Your instructions ->
For every line in the data below that contains "Intercept", copy the line.

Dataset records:
____________

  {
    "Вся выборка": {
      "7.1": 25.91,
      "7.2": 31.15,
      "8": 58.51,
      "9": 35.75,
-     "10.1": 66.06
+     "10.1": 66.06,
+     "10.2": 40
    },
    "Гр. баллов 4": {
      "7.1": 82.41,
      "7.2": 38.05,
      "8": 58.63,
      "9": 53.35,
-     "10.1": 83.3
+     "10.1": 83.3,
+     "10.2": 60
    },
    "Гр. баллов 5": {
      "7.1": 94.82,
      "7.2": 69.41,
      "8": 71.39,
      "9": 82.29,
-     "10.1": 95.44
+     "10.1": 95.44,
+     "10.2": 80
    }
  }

____________

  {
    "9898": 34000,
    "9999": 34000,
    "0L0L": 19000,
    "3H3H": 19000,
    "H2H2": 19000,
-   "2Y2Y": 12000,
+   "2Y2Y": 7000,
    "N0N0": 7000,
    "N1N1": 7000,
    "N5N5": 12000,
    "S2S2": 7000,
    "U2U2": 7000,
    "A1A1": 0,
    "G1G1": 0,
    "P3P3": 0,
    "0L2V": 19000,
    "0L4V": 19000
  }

____________

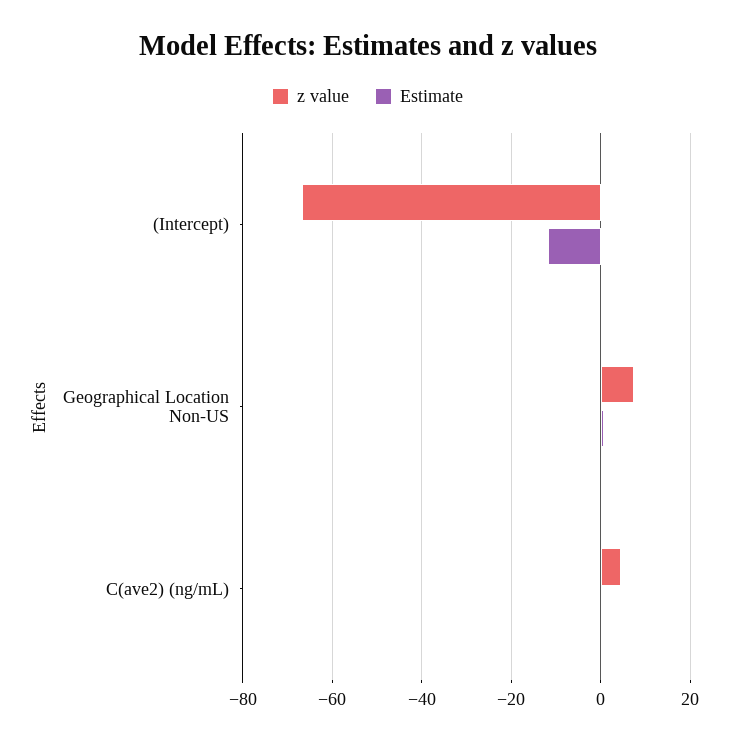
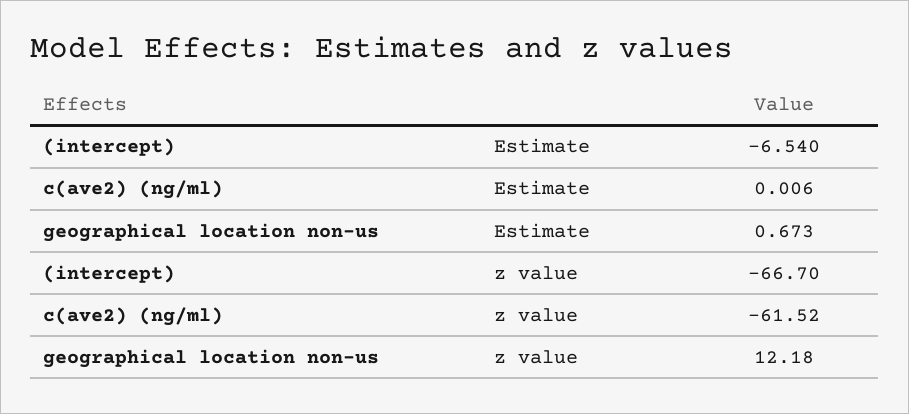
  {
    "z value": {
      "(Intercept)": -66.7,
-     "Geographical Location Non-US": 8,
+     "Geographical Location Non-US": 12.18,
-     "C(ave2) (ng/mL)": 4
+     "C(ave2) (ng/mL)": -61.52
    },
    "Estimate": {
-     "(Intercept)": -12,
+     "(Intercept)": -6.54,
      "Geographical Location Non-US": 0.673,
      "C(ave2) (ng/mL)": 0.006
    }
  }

____________

The completed task ->
      "(Intercept)": -66.7,
-     "(Intercept)": -12,
+     "(Intercept)": -6.54,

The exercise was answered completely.